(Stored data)
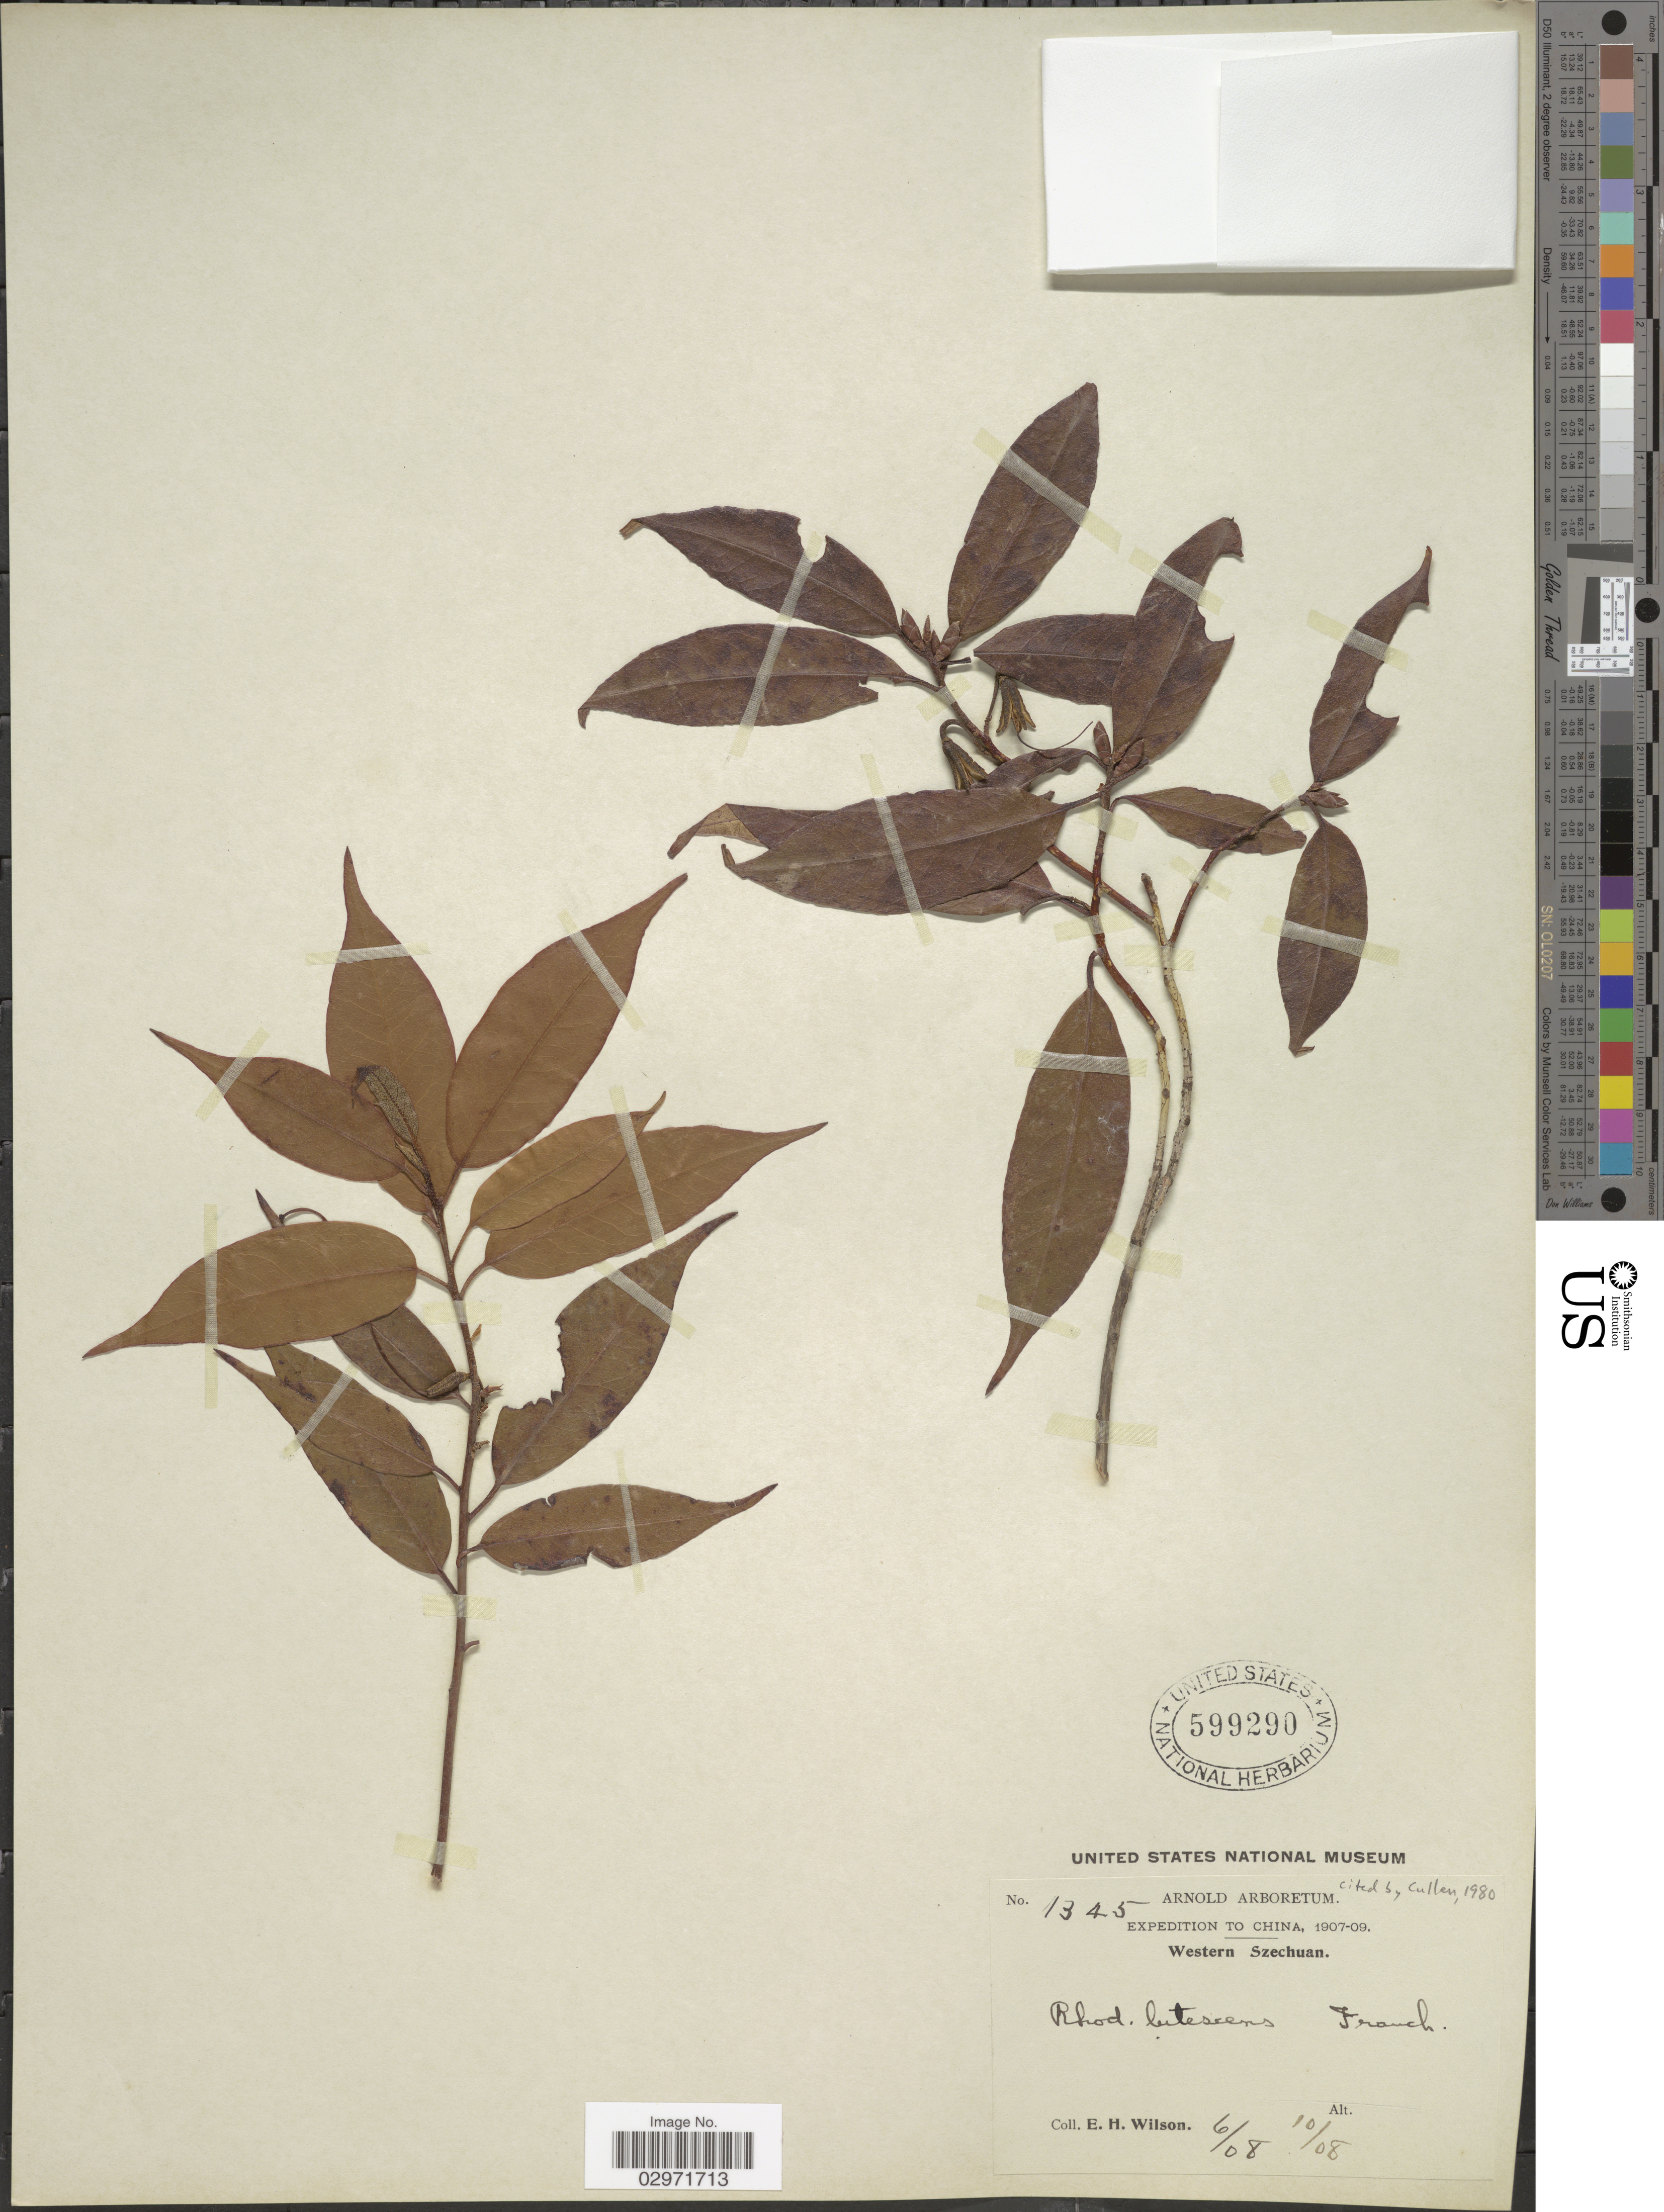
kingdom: Plantae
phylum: Tracheophyta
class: Magnoliopsida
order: Ericales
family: Ericaceae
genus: Rhododendron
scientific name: Rhododendron lutescens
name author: Franch.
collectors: E. Wilson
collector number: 1345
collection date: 1908-06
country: China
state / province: Sichuan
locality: Western Szechuan.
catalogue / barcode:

Required task
Could you rewrite the data above with "name author" replaced by "authority", keeping everything else unchanged and leaving the pictures out?

Task result
kingdom: Plantae
phylum: Tracheophyta
class: Magnoliopsida
order: Ericales
family: Ericaceae
genus: Rhododendron
scientific name: Rhododendron lutescens
authority: Franch.
collectors: E. Wilson
collector number: 1345
collection date: 1908-06
country: China
state / province: Sichuan
locality: Western Szechuan.
catalogue / barcode:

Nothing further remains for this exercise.